Building and Opening the North Cascade Highway
Construction began in 1959 near Diablo Dam, and faced no shortage of difficult conditions. Rock ledges required widening, sanding and grading to hold heavy equipment, and road was cut through solid rock that wore 3.5-inch drill bits out in a mere 50 feet, according to a 2015 HistoryLink article.
Rockslides were always possible, with avalanche dangers forcing construction to halt at higher elevations in winter. Mosquitoes, hornets and even rattlesnakes were also among common headaches for workers.
When construction crews reached Washington Pass, helicopters were used to shuttle them back and forth to expedite construction, Torvik wrote in 2012. One eventually crashed, forcing Munson and another WSDOT engineer to snowshoe away from the crash and survive a cold night under the minimal shelter of a tree.
But section by section, and year by year, the highway was built without a single worker fatality at an estimated cost of $33 million. Roughly $24 million of those funds were spent between 1959 and 1972.
During construction of the route, North Cascades National Park was formed in 1968, influencing the particularly splendid vistas the highway is now known for.
On September 2, 1972, a sunny late summer day, opening ceremonies were attended by hundreds of people on both sides of the mountains.
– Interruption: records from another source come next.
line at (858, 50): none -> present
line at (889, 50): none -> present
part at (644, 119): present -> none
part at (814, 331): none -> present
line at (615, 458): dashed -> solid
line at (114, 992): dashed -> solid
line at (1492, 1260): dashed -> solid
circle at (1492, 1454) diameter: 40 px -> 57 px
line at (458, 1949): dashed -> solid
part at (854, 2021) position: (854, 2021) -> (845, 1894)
Busloads of people left Sedro-Woolley at 6 a.m. in order to reach Winthrop by 10:30 a.m. for a gubernatorial speech and ribbon-cutting. A caravan of cars and buses then shuttled dignitaries westward, up to Washington Pass, then to Newhalem, and finally to Sedro-Woolley by 5 p.m. There, a final ceremony attended by President Richard Nixon’s brother Ed Nixon – longtime Washington resident – took place.
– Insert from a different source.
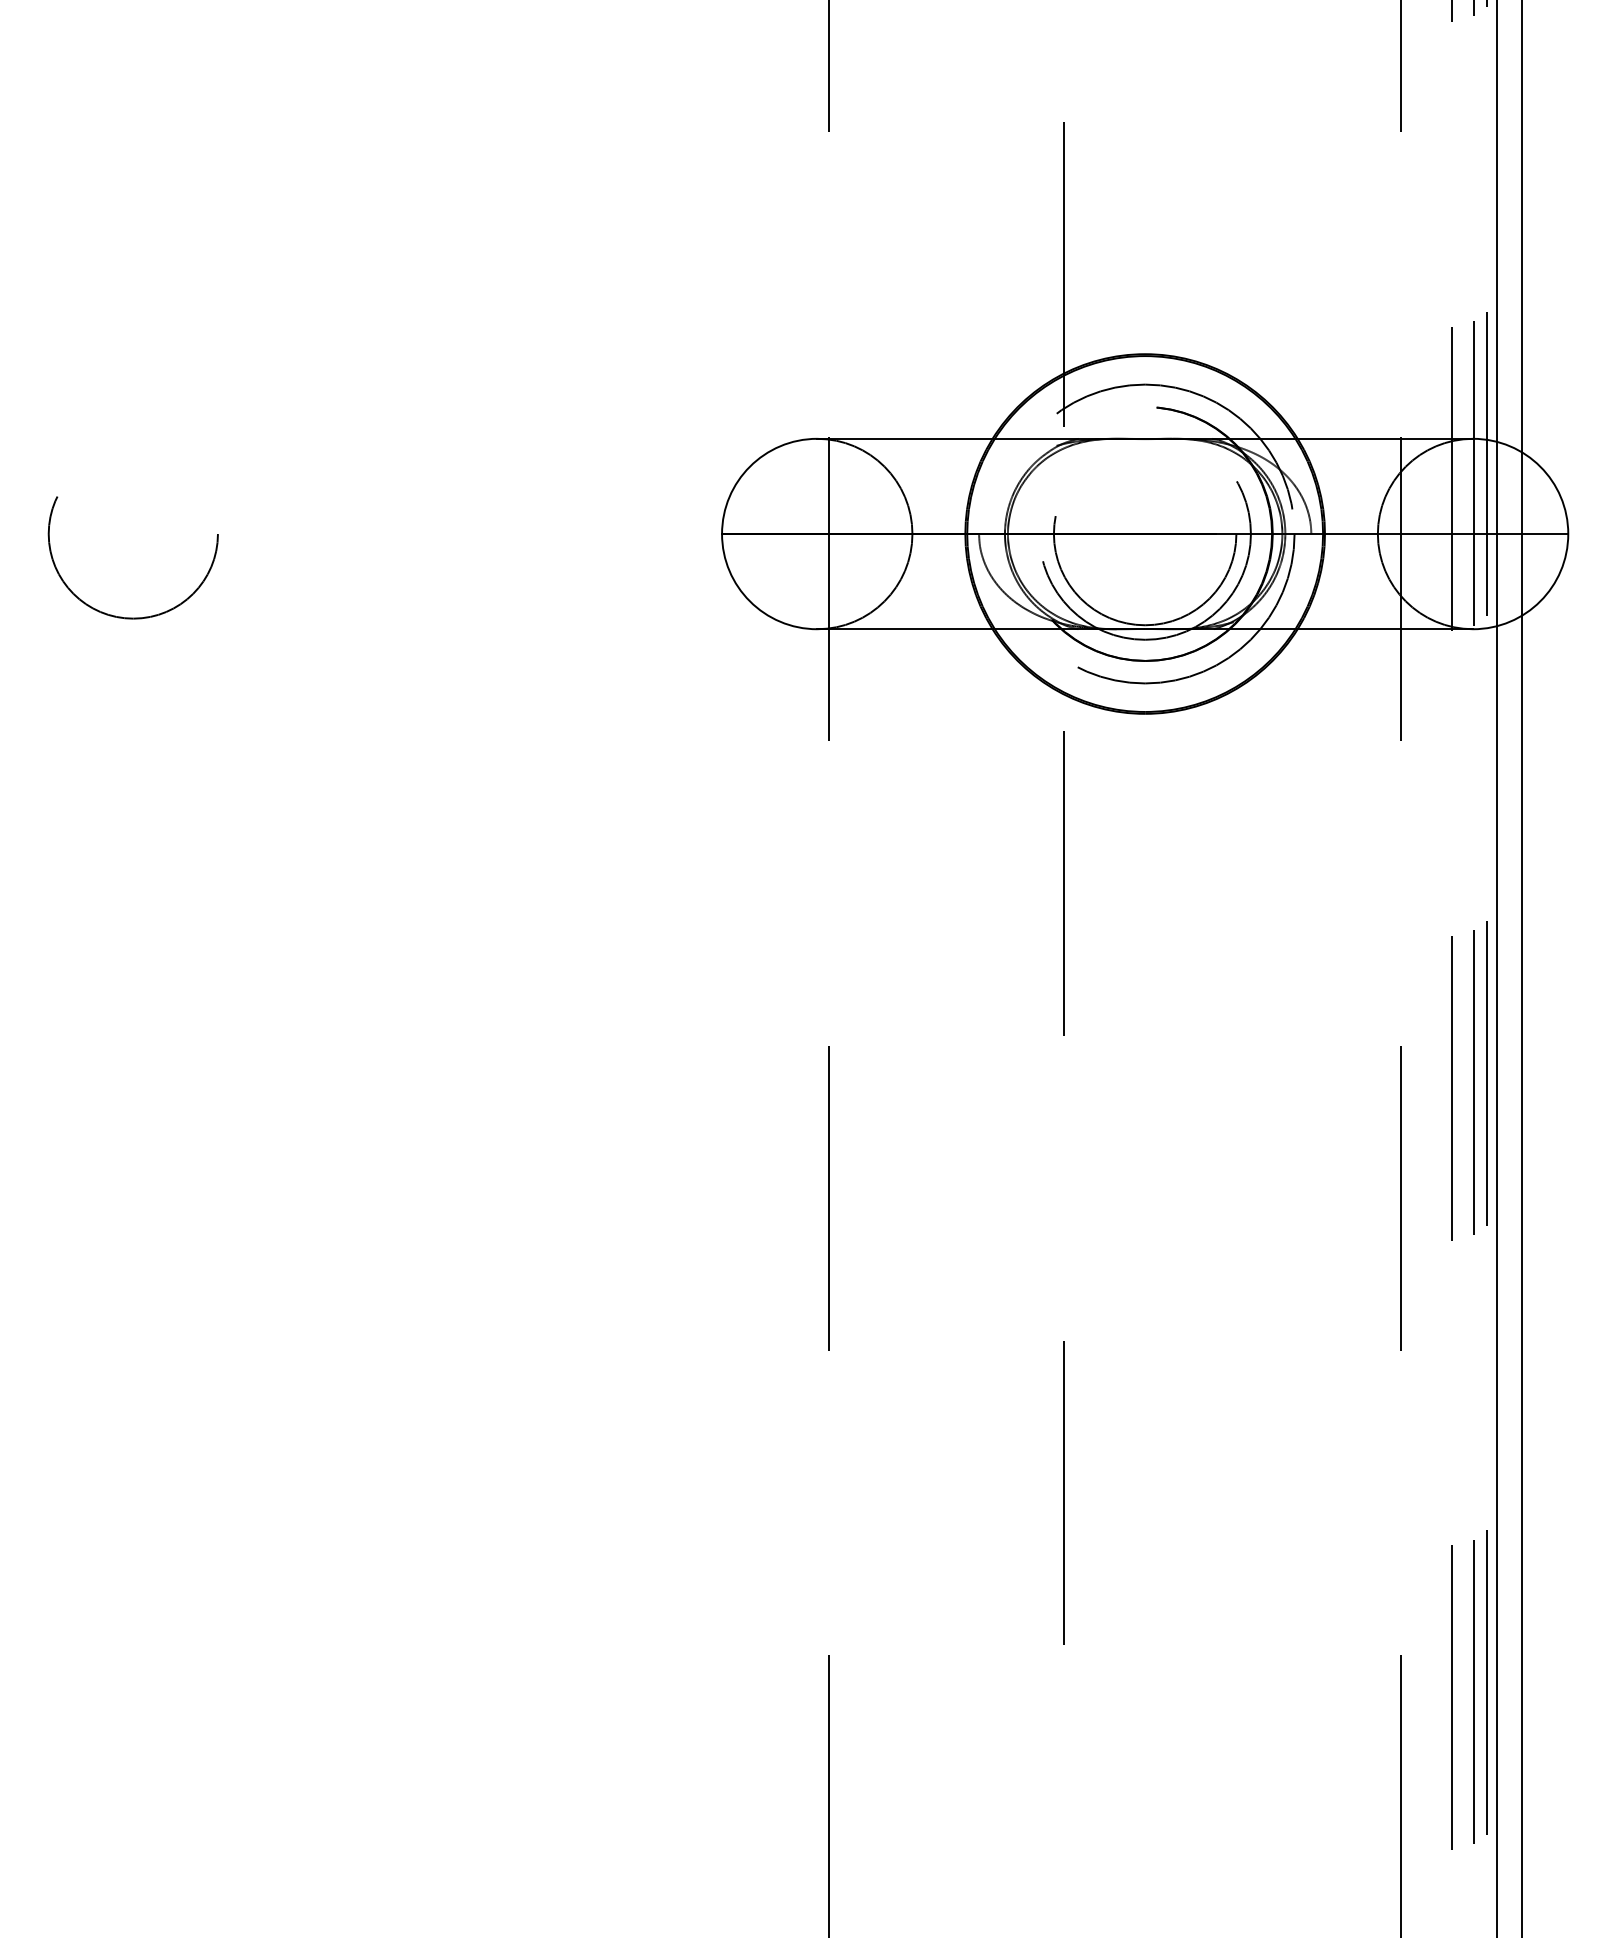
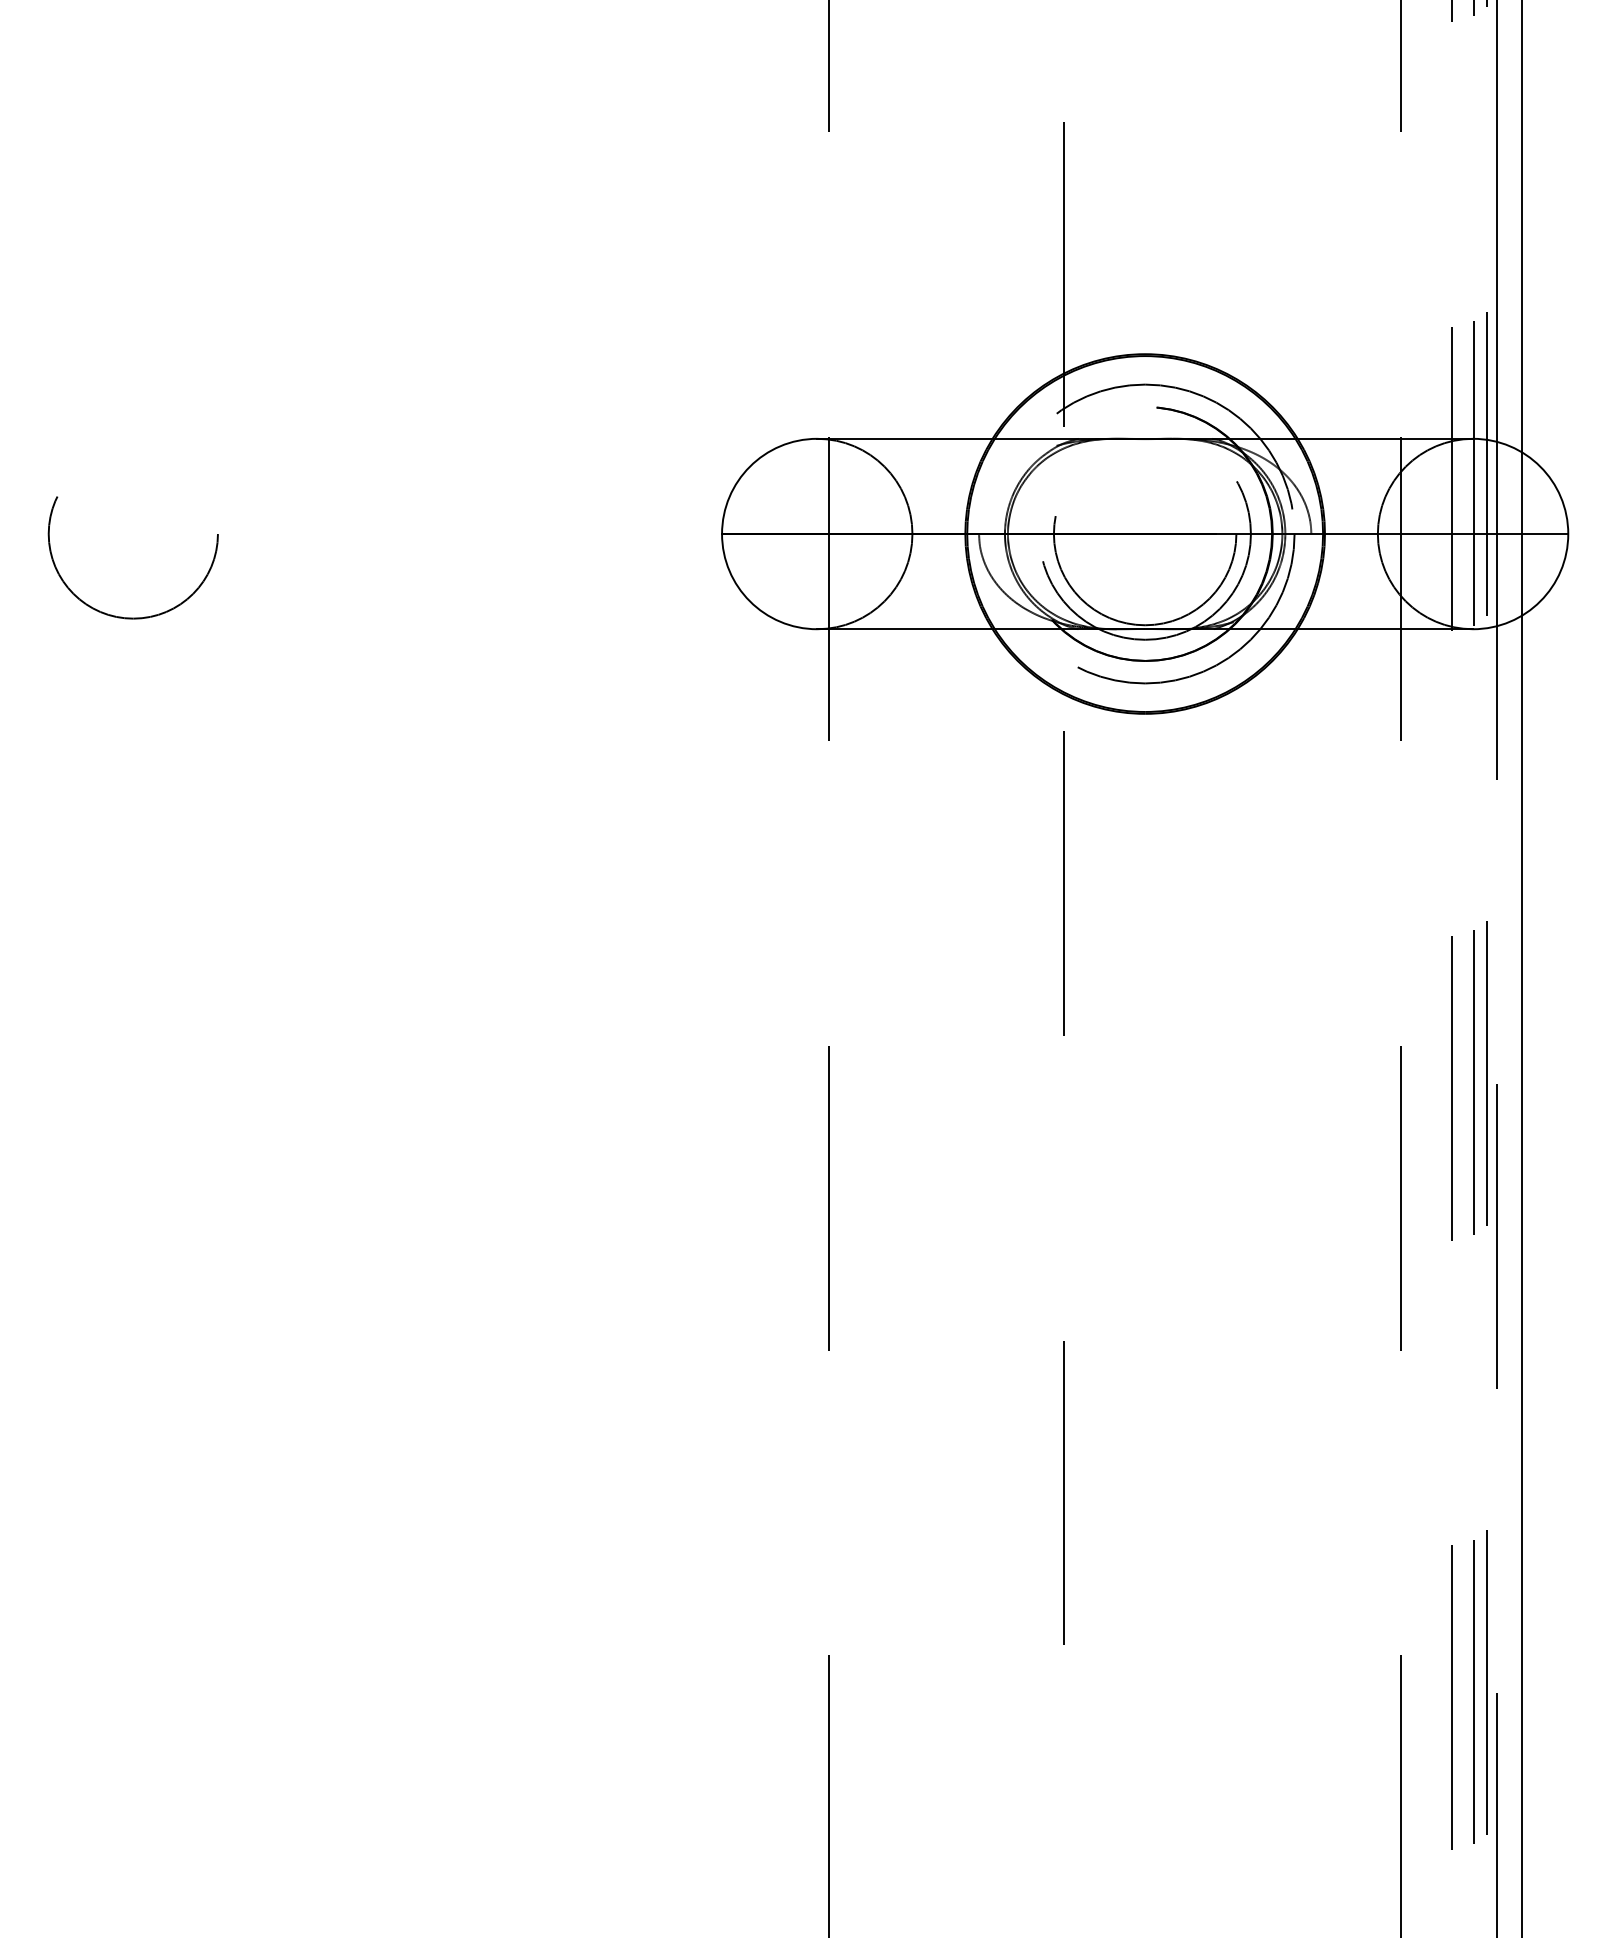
line at (1497, 1281): solid -> dashed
Ted Bundy and the North Cascade Highway
One of the most bizarre stories related to the highway’s opening involves serial killer Ted Bundy. As the story goes, Bundy was supposedly Governor Evans’ driver that day in September, technically making him the first person to officially cross the North Cascades Highway. But as Evans recounted to Methow Grist’s Torvik, his driver that day was actually Bill Lathrop, his long-time bodyguard and driver.
Bundy, however, was still involved in the events surrounding the highway’s opening. Hired by Evans’ re-election campaign to pass out literature and buttons, the future killer was in Winthrop the night before the highway opened. Neil McReynolds, then Evans’ press secretary, recalled introducing Bundy that evening to Richard W. Larsen, a Seattle Times reporter who’d eventually pen a biography on him.
North Cascade Highway Openings and Closings
Winter avalanche dangers bring an annual opening and closing of the North Cascades Highway. And for decades, the highway’s opening was marked by an elderly woman with sweet treats
Beginning in 1977, Tootsie Clark would wake at 4 a.m., make coffee and homemade cinnamon rolls, and pass them out to highway workers and first-crossers of the re-opened route. For about 40 years, Clark maintained the ritual, until her death in 2017 at age 95.
The earliest Clark carried out the ritual was March 10, in 2005, while the latest the highway ever re-opened was June 14, in 1974. The highway generally closes for the season each fall in November, but dates very widely. During a 1976 drought, the highway never closed. In 1989, it didn’t close until January 3 of 1990. In 2003, a massive rockslide closed the highway October 17 and provided highway crews with several years of rock-clearing work.
Today, the North Cascades Highway remains a majestic gateway to America’s Alps, attracting people from across the world. A drive along its meandering miles is always time well-spent.